Abstract
Aim
Historically, surgeons have focused on isolated simple coalition resection in symptomatic tarsal coalition with concomitant rigid flat foot. However, recent evidence suggests that coalitions with severe preoperative planovalgus malposition treated with resection alone are associated with continued disability and deformity. We believe that concomitant severe flatfoot should be considered as much as a pathological component and pain generator as the coalition itself. Our primary hypothesis is that simple resection of middle facet tarsal coalitions and simultaneous flat foot reconstruction can improve clinical outcomes.
Method
We identified eleven children (13 feet) who had resections of middle facet tarsal coalitions with or without complex foot reconstruction (calcaneal lengthening, medial cuneiform osteotomy) for concurrent severe planovalgus between 2003 and 2011. Clinical examination, American Orthopaedic Foot and Ankle Society (AOFAS) hind-foot scores, and radiographic assessments were evaluated after resection of middle facet tarsal coalitions with simultaneous flat foot reconstruction.
Results
Isolated coalition resection provided short to intermediate term pain relief for three children that had this as a solitary procedure. Calcaneal lengthening osteotomy performed as an additional procedure in patients with very severe and stiff planovalgus provided excellent correction and symptomatic pain relief in all six patients (Mean AOFAS: 91).

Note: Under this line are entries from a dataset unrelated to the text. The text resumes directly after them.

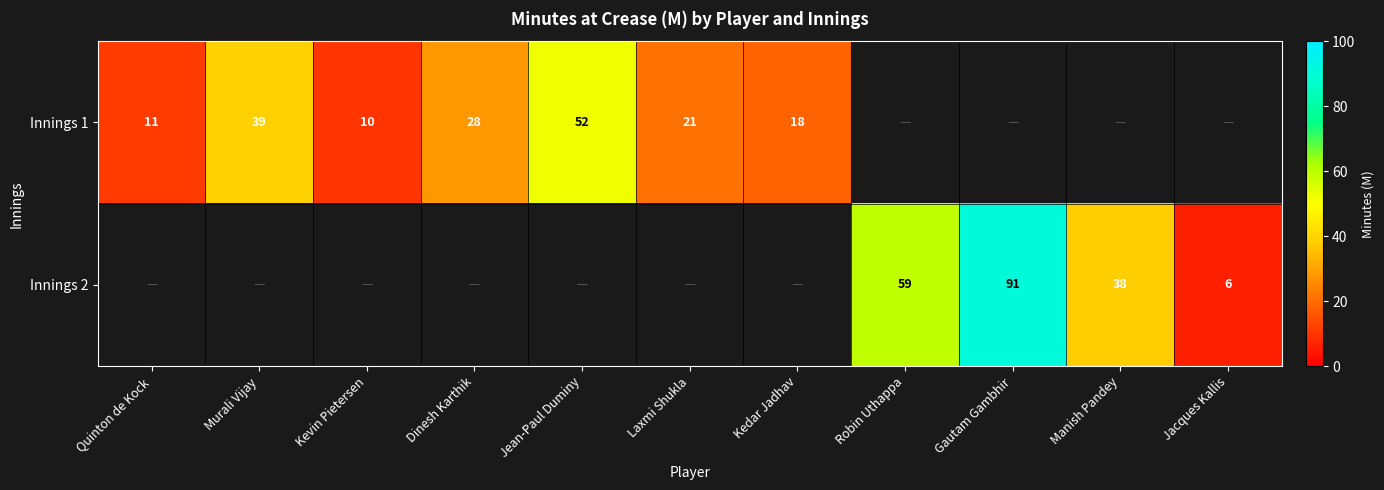

Is it true that Innings 1 equals 11 at Quinton de Kock?

True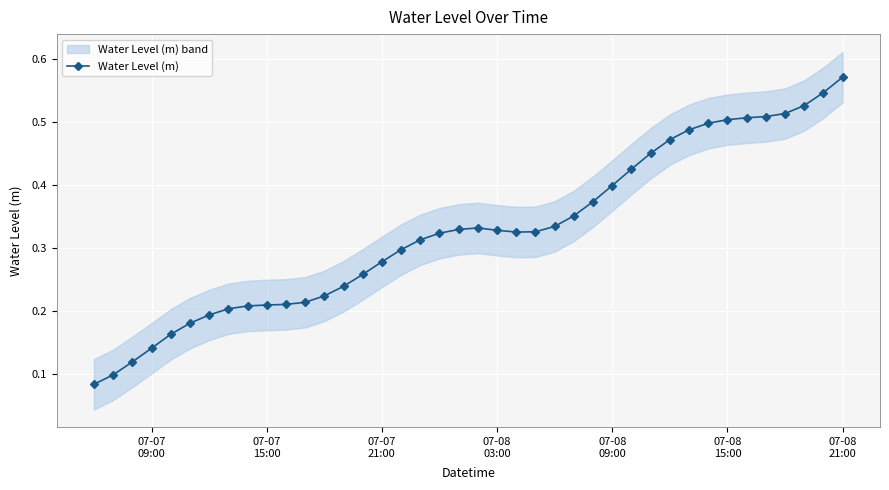

How many Water Level (m) values are between 0 and 1?

40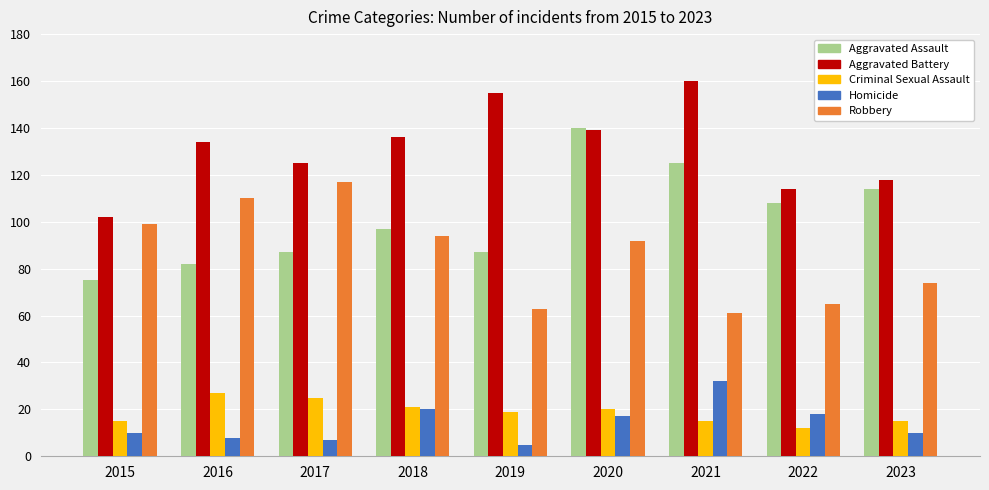

At which category is the sum across all series the highest?

2020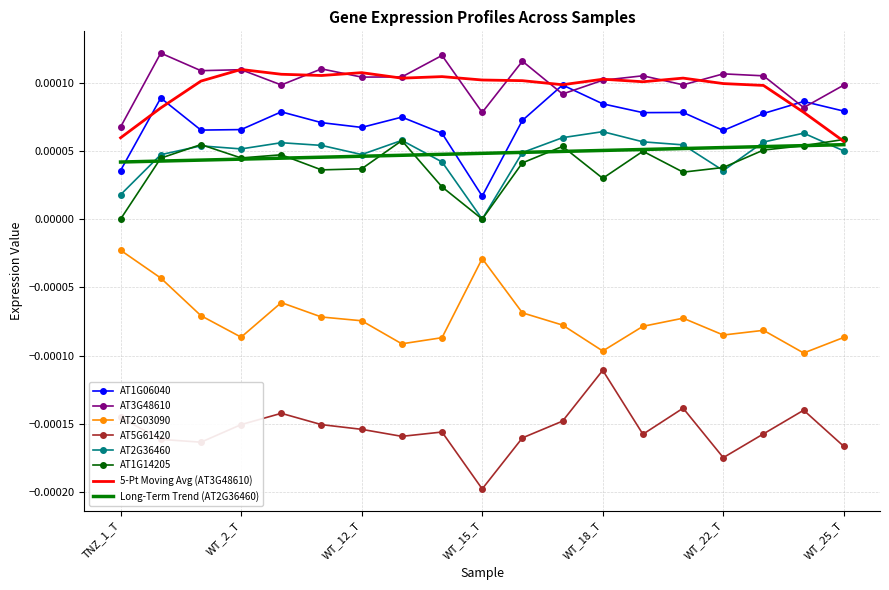

True or false: AT2G03090 and AT3G48610 intersect in this chart.

False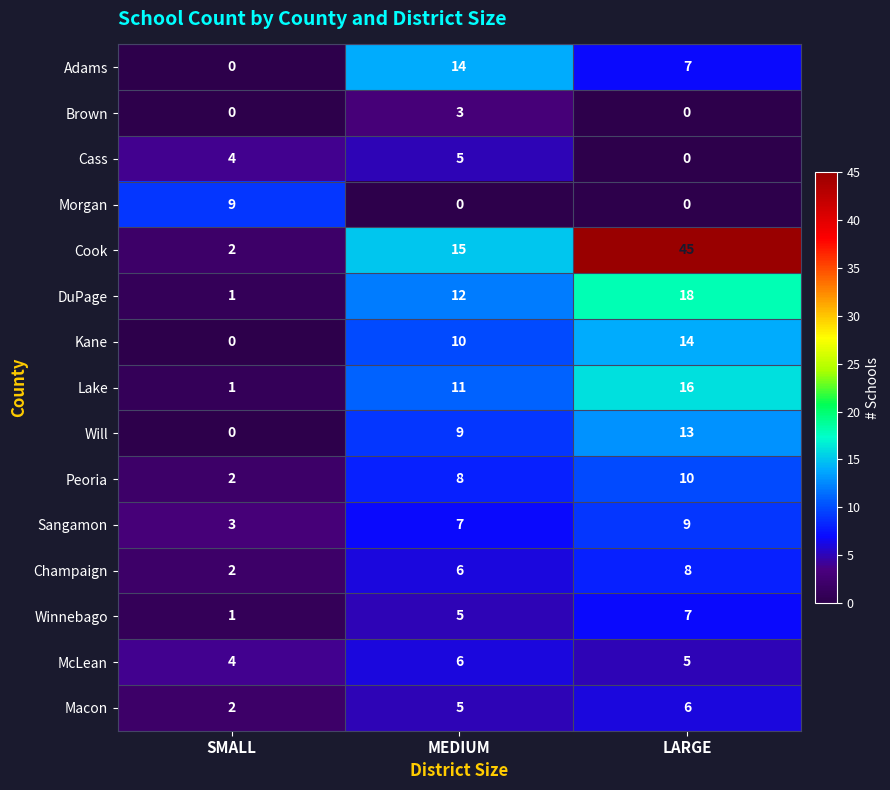

What value does the Champaign series have at MEDIUM?

6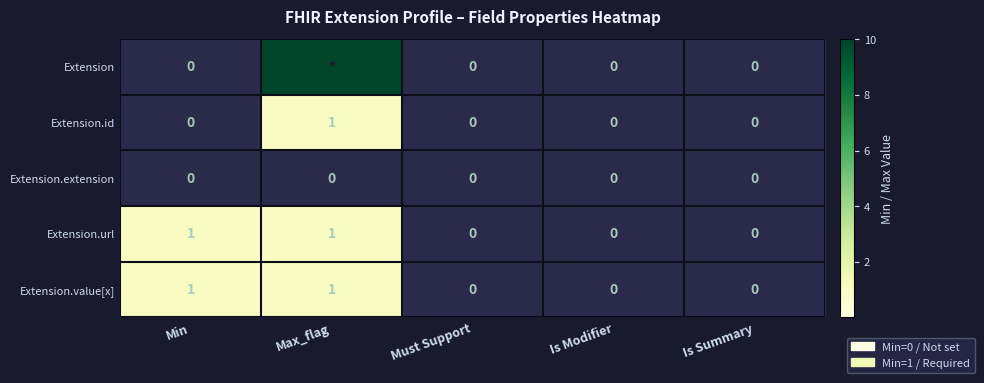

The Extension.value[x] series shows 0 at Must Support. True or false?

True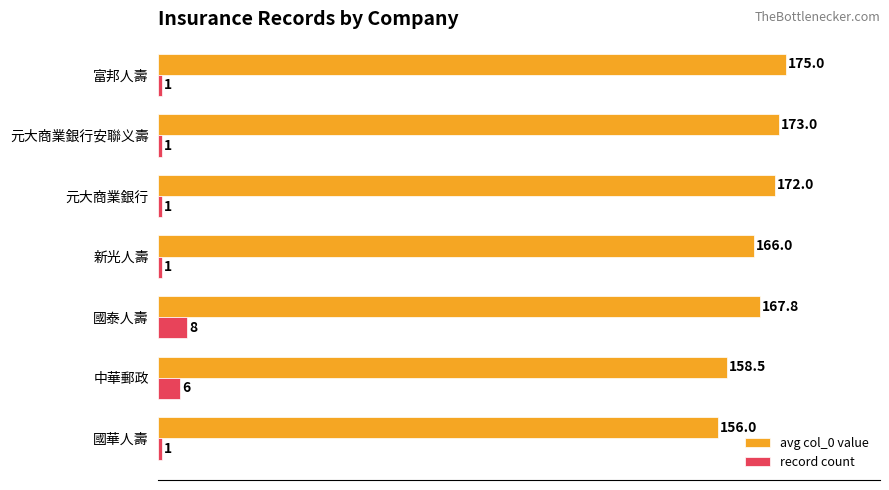

What is the difference between the highest and lowest values at 元大商業銀行?

171.0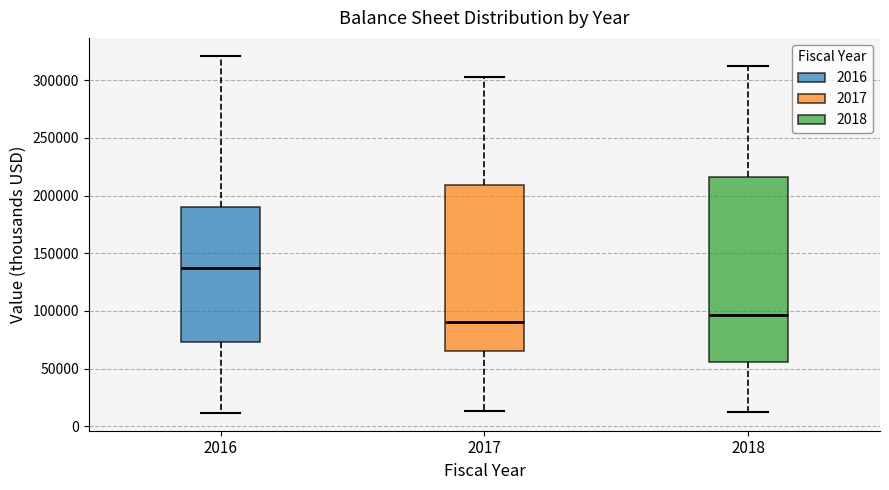

Reading left to right, read every box against the y-axis: the position of its median line, the range the box covers, and the ends of its whiskers. The values are not printed on the chart, so give them approximately, as read against the axis.

2016: median 140000, box 75000 to 190000, whiskers 10000 to 320000
2017: median 90000, box 65000 to 210000, whiskers 15000 to 305000
2018: median 95000, box 55000 to 215000, whiskers 10000 to 310000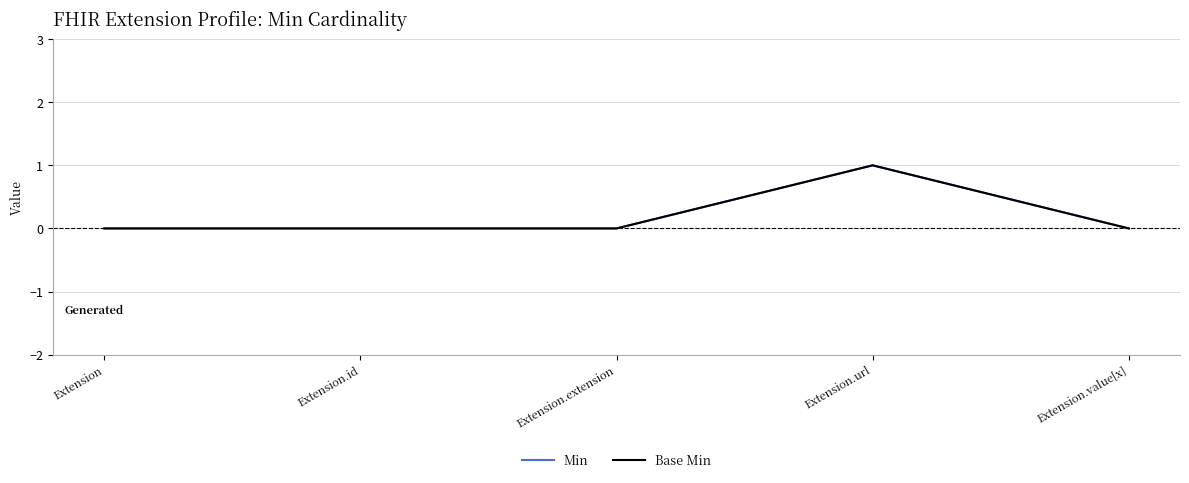

What is the label of the 5th point from the left?

Extension.value[x]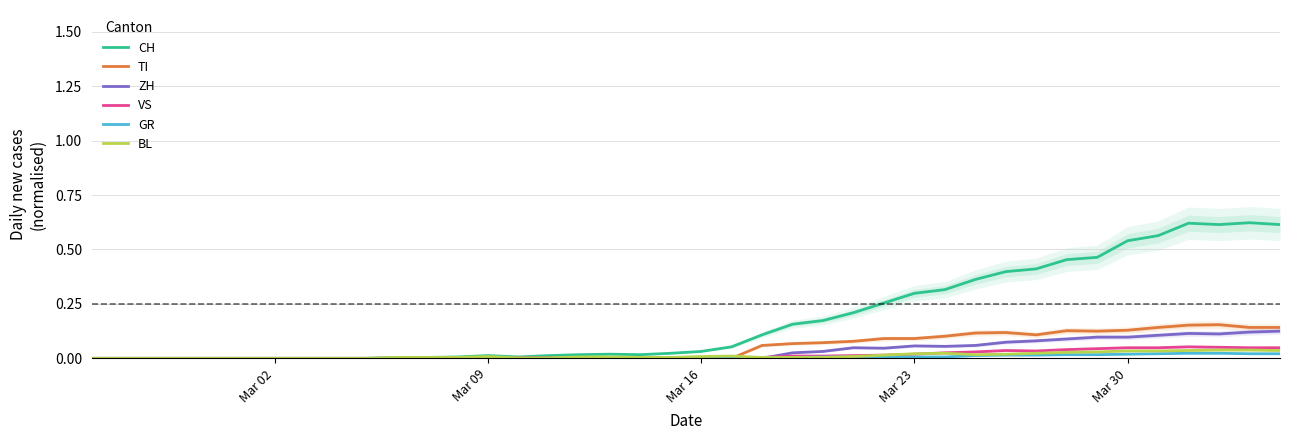

How many series are shown in this chart?

6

Two patients had insertion of sinus tarsi implants in addition to resection also had satisfactory hind foot function (Mean AOFAS: 87.3) post operatively.
Conclusion
This study shows that calcaneal lengthening osteotomy in addition to coalition resection in patients with severe rigid flat feet provides excellent pain relief and function. Rigid flat feet should be considered as a significant contributor to the pain complex in this cohort of patients.